Ancak bu işadamının da, işadamlarının büyük bir bölümünün de, yaşananlara “sadece değişimin sancısı” olarak bakmadıklarını da biliyorum. Yapılmak istenenler konusunda, değişim adı altında ciddi geri adımlar atılmasının amaçlandığı noktasında, uzun zamandır sahip oldukları ciddi şüpheleri nin bir türlü giderilemediğini söylemem lazım.
Buna karşılık “Anadolu sermayesi gelişiyor, büyük işadamları yani statükonun rahatsız olması doğaldır” diyebilirsiniz. Ancak durum böyle de değil. Çünkü çok iyi biliyorum ki; Anadolu sermayesi de, yani küçük ve orta boy sanayi ve hizmet işletmeleri de, bunların sahipleri de, her ne kadar sesleri çıkmasa da, uzun süredir yaşananlardan tedirginler.
Son dönemde yaşananları “demokratikleşme sancısı”, “Statükonun direnmesi” ve “sermayenin el değiştirmesinin getirdiği sonuçlar” gibi görme eğilimi olduğunu biliyorum. Ancak bu analizler tek başlarına yaşadıklarımızı
açıklamaktan çok uzak...
Bilimsel analizler bunları açıklayabilir mi
NASIL açıklasın ki... Bırakın son dönemde, herkesi kötümserliğe iten Erzincan-Erzurum savcıları arasındaki çatışma ve bunun sonrasında HSYK ve hükümetin yaptığı açıklamaları. Son bir haftada yaşadığımız, çatışma havasında öne çıkmayan şu gelişmelere bir bakın..

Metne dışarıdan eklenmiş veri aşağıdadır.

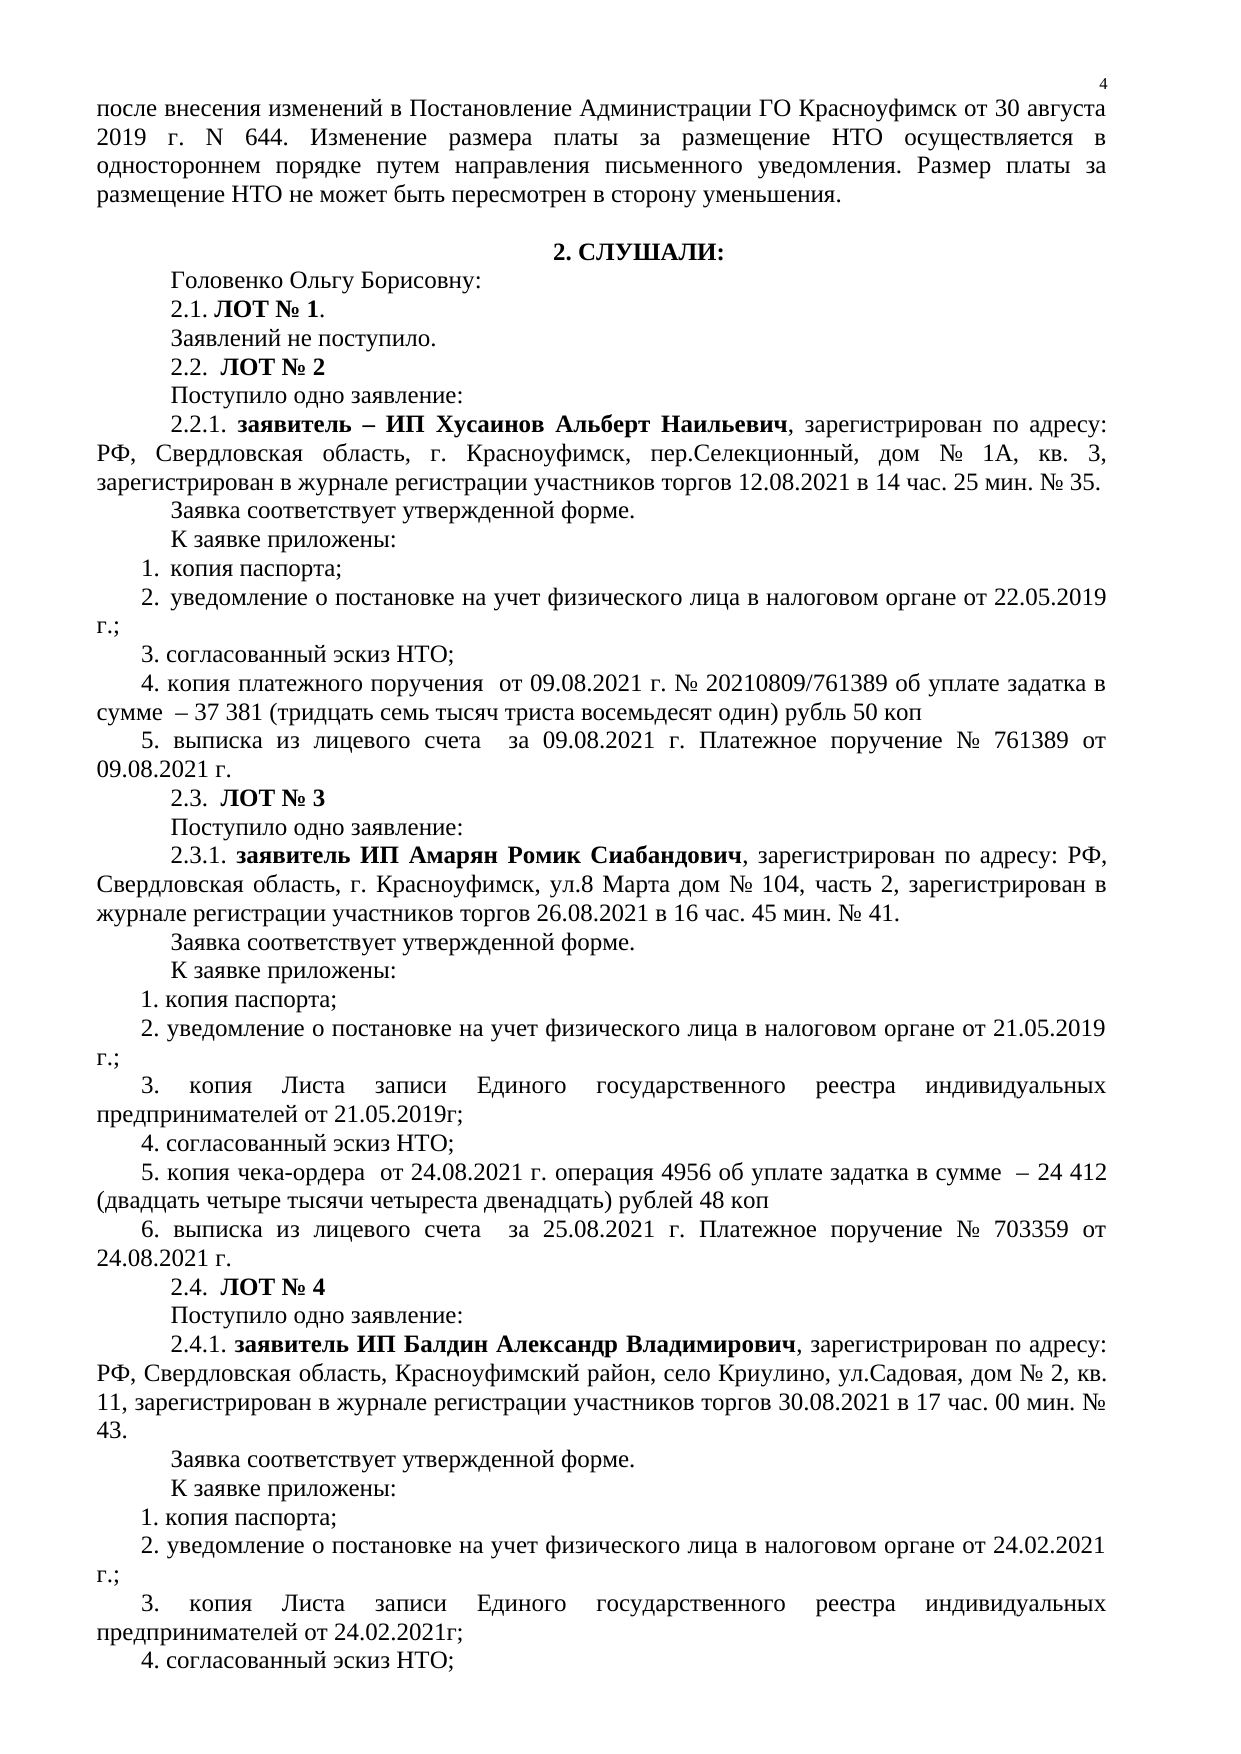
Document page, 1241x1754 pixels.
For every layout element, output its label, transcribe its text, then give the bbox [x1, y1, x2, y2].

text К заявке приложены: [96, 524, 1107, 553]
text 4. согласованный эскиз НТО; [96, 1646, 1107, 1674]
text 2.2.1. заявитель – ИП Хусаинов Альберт Наильевич, зарегистрирован по адресу: РФ, Свердловская область, г. Красноуфимск, пер.Селекционный, дом № 1А, кв. 3, зарегистрирован в журнале регистрации участников торгов 12.08.2021 в 14 час. 25 мин. № 35. [96, 409, 1107, 496]
text Заявка соответствует утвержденной форме. [96, 496, 1107, 524]
list 1. копия паспорта; [96, 1502, 1107, 1531]
text 2.2. ЛОТ № 2 [96, 352, 1107, 381]
text 5. копия чека-ордера от 24.08.2021 г. операция 4956 об уплате задатка в сумме – 24 412 (двадцать четыре тысячи четыреста двенадцать) рублей 48 коп [96, 1157, 1107, 1214]
text Заявка соответствует утвержденной форме. [96, 927, 1107, 956]
list уведомление о постановке на учет физического лица в налоговом органе от 22.05.2019 г.; [96, 582, 1107, 639]
list 2. уведомление о постановке на учет физического лица в налоговом органе от 24.02.2021 г.; [96, 1531, 1107, 1588]
list 2. уведомление о постановке на учет физического лица в налоговом органе от 21.05.2019 г.; [96, 1013, 1107, 1071]
list 1. копия паспорта; [96, 984, 1107, 1013]
text 4. копия платежного поручения от 09.08.2021 г. № 20210809/761389 об уплате задатка в сумме – 37 381 (тридцать семь тысяч триста восемьдесят один) рубль 50 коп [96, 668, 1107, 726]
list копия паспорта; [96, 553, 1107, 582]
text К заявке приложены: [96, 956, 1107, 984]
text Поступило одно заявление: [96, 381, 1107, 409]
text Поступило одно заявление: [96, 1301, 1107, 1329]
text Заявка соответствует утвержденной форме. [96, 1444, 1107, 1473]
text 2.3.1. заявитель ИП Амарян Ромик Сиабандович, зарегистрирован по адресу: РФ, Свердловская область, г. Красноуфимск, ул.8 Марта дом № 104, часть 2, зарегистрирован в журнале регистрации участников торгов 26.08.2021 в 16 час. 45 мин. № 41. [96, 841, 1107, 927]
text 2.4. ЛОТ № 4 [96, 1272, 1107, 1301]
text Головенко Ольгу Борисовну: [96, 266, 1107, 294]
text Заявлений не поступило. [96, 323, 1107, 352]
text 6. выписка из лицевого счета за 25.08.2021 г. Платежное поручение № 703359 от 24.08.2021 г. [96, 1214, 1107, 1272]
text 2.4.1. заявитель ИП Балдин Александр Владимирович, зарегистрирован по адресу: РФ, Свердловская область, Красноуфимский район, село Криулино, ул.Садовая, дом № 2, кв. 11, зарегистрирован в журнале регистрации участников торгов 30.08.2021 в 17 час. 00 мин. № 43. [96, 1329, 1107, 1444]
text Поступило одно заявление: [96, 812, 1107, 841]
text после внесения изменений в Постановление Администрации ГО Красноуфимск от 30 августа 2019 г. N 644. Изменение размера платы за размещение НТО осуществляется в одностороннем порядке путем направления письменного уведомления. Размер платы за размещение НТО не может быть пересмотрен в сторону уменьшения. [96, 93, 1107, 208]
text 2.3. ЛОТ № 3 [96, 783, 1107, 812]
text 3. согласованный эскиз НТО; [96, 639, 1107, 668]
text 2. СЛУШАЛИ: [96, 237, 1107, 266]
text К заявке приложены: [96, 1473, 1107, 1502]
text 4. согласованный эскиз НТО; [96, 1128, 1107, 1157]
text 2.1. ЛОТ № 1. [96, 294, 1107, 323]
text 3. копия Листа записи Единого государственного реестра индивидуальных предпринимателей от 21.05.2019г; [96, 1071, 1107, 1128]
text 3. копия Листа записи Единого государственного реестра индивидуальных предпринимателей от 24.02.2021г; [96, 1588, 1107, 1646]
text 5. выписка из лицевого счета за 09.08.2021 г. Платежное поручение № 761389 от 09.08.2021 г. [96, 726, 1107, 783]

- Efes Türkiye Genel Müdürü Tuğrul Ağırbaş “mahalle baskısı” nedeniyle 4 yılda 17 bin alkollü içki satış noktasının kapandığını açık açık söyledi.

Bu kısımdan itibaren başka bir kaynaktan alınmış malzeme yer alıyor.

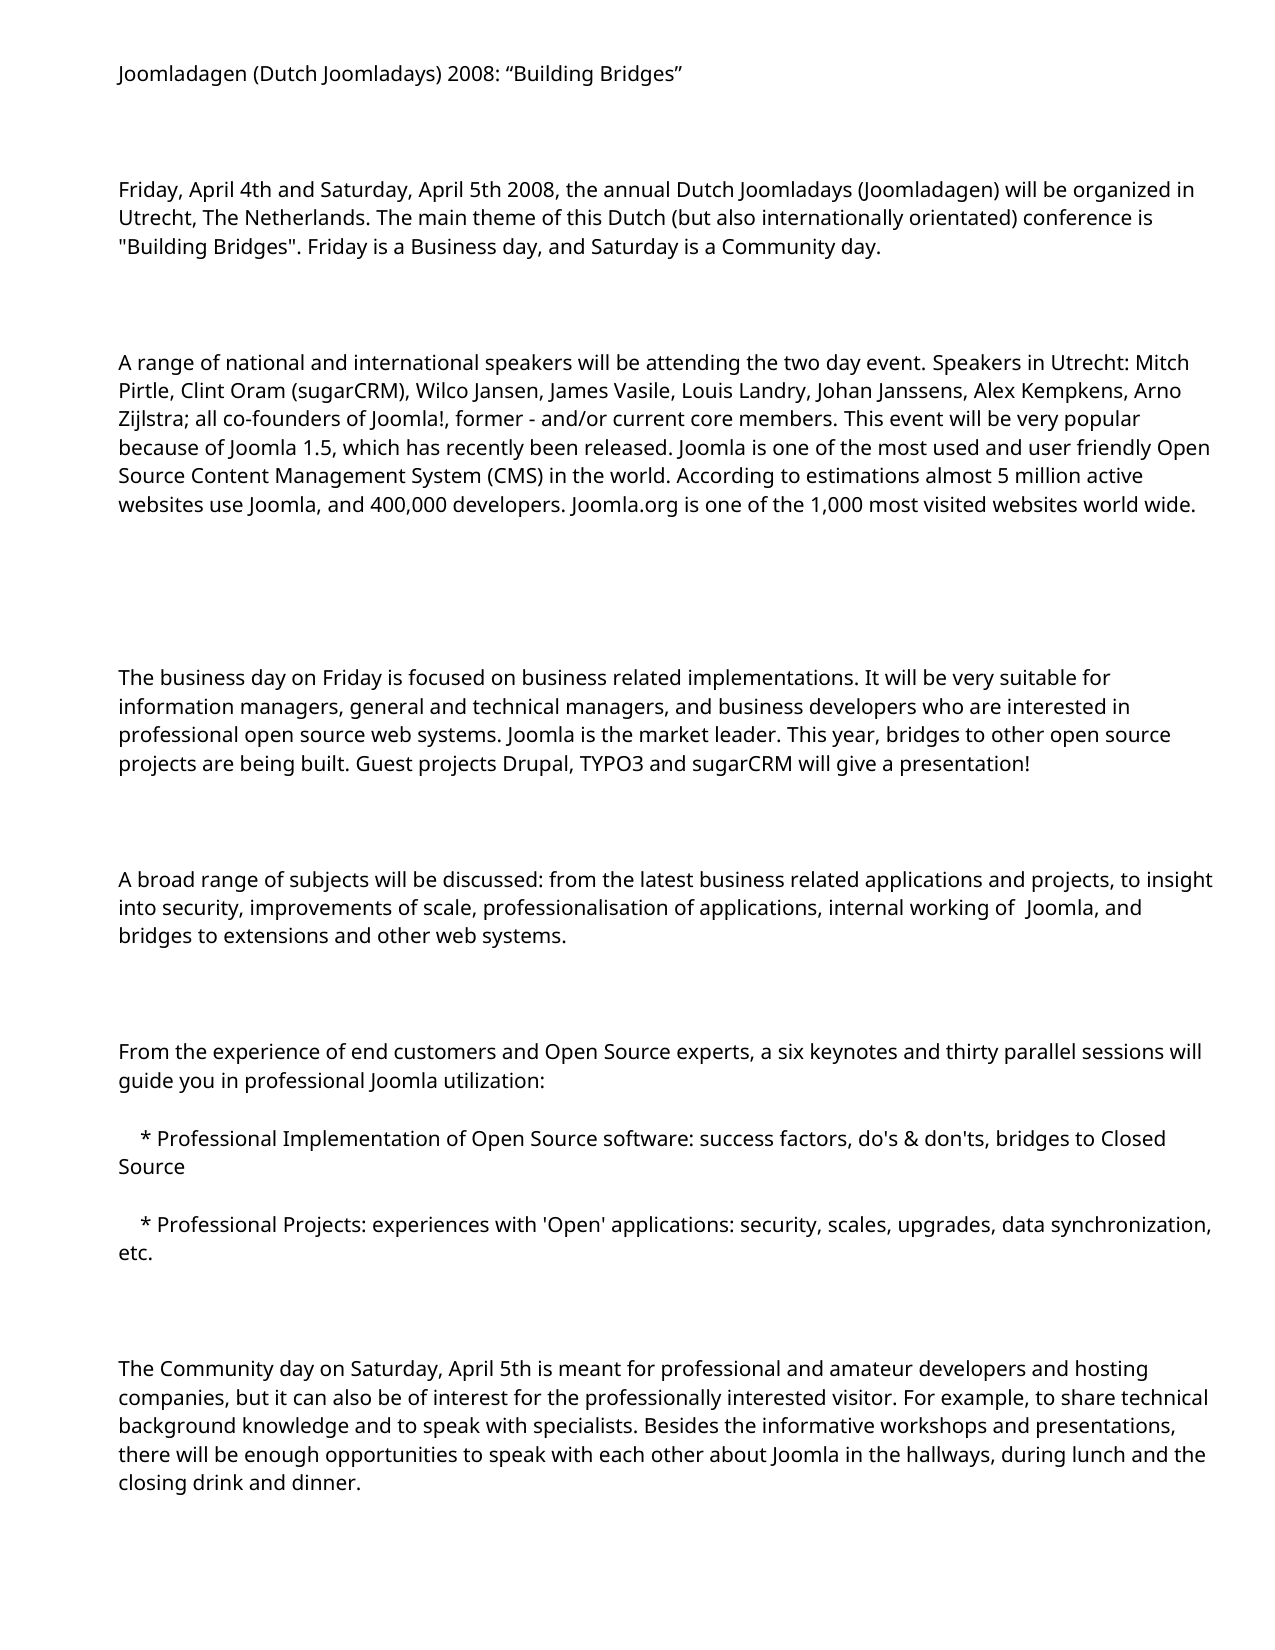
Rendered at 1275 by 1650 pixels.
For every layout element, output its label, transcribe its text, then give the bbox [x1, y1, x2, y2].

text The business day on Friday is focused on business related implementations. It will be very suitable for information managers, general and technical managers, and business developers who are interested in professional open source web systems. Joomla is the market leader. This year, bridges to other open source projects are being built. Guest projects Drupal, TYPO3 and sugarCRM will give a presentation! [118, 663, 1216, 777]
text * Professional Projects: experiences with 'Open' applications: security, scales, upgrades, data synchronization, etc. [118, 1210, 1216, 1267]
text Joomladagen (Dutch Joomladays) 2008: “Building Bridges” [118, 59, 1216, 87]
text Friday, April 4th and Saturday, April 5th 2008, the annual Dutch Joomladays (Joomladagen) will be organized in Utrecht, The Netherlands. The main theme of this Dutch (but also internationally orientated) conference is "Building Bridges". Friday is a Business day, and Saturday is a Community day. [118, 175, 1216, 260]
text * Professional Implementation of Open Source software: success factors, do's & don'ts, bridges to Closed Source [118, 1124, 1216, 1181]
text A range of national and international speakers will be attending the two day event. Speakers in Utrecht: Mitch Pirtle, Clint Oram (sugarCRM), Wilco Jansen, James Vasile, Louis Landry, Johan Janssens, Alex Kempkens, Arno Zijlstra; all co-founders of Joomla!, former - and/or current core members. This event will be very popular because of Joomla 1.5, which has recently been released. Joomla is one of the most used and user friendly Open Source Content Management System (CMS) in the world. According to estimations almost 5 million active websites use Joomla, and 400,000 developers. Joomla.org is one of the 1,000 most visited websites world wide. [118, 348, 1216, 518]
text From the experience of end customers and Open Source experts, a six keynotes and thirty parallel sessions will guide you in professional Joomla utilization: [118, 1037, 1216, 1094]
text A broad range of subjects will be discussed: from the latest business related applications and projects, to insight into security, improvements of scale, professionalisation of applications, internal working of Joomla, and bridges to extensions and other web systems. [118, 865, 1216, 950]
text The Community day on Saturday, April 5th is meant for professional and amateur developers and hosting companies, but it can also be of interest for the professionally interested visitor. For example, to share technical background knowledge and to speak with specialists. Besides the informative workshops and presentations, there will be enough opportunities to speak with each other about Joomla in the hallways, during lunch and the closing drink and dinner. [118, 1354, 1216, 1497]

- AKP Kahramanmaraş Milletvekili Avni Doğan “40 yıl onlar bizi fişledi, şimdi sıra bizde” diye açıklama yaptı.
- T24.com.tr sitesinde yeralan Erzincan’da ki davaya ilişkin tutanaklarda çok açıkca görülüyor ki, yeni bir “işadamı-bürokrat-politikacı” çıkar modeli dizayn edilmiş. Atama ve iş vermeler bu kez tarikat referanslı gerçekleşiyor, madde ve manevi kayırmalar, geçmiştekilerden bile çok daha beter
yapılıyor.
- Sanki tarikat faaliyetleri yasak değilmiş gibi, okul öncesi çocuklar için bile dini kurslar açmaya çalışanlar yasalara göre suç işlemiyormuş gibi, yasalara göre işlem yapan savcılar, başka savcılar tarafından tutuklanıp içeriye atılıyor. Ergenekon’un odağı Jitem’i ortaya çıkaran savcı, tarikatları soruşturduğu için, bu kez Ergenekon davasına dahil edilebiliyor.
- Hilmi Özkök ile birlikte en demokrat komutan olduğunu herkesin kabul ettiği Genelkurmay Başkanı İlker Başbuğ’un dinleme kasetleri ortaya çıkıyor.
Bunları okuyan bir vatandaş, bir işadamı, eğer gözleri bir şekilde bağlanmamışsa, yaşananlar için yapılan bu “bilimsel değişim analizleri” ile yetinebilir mi?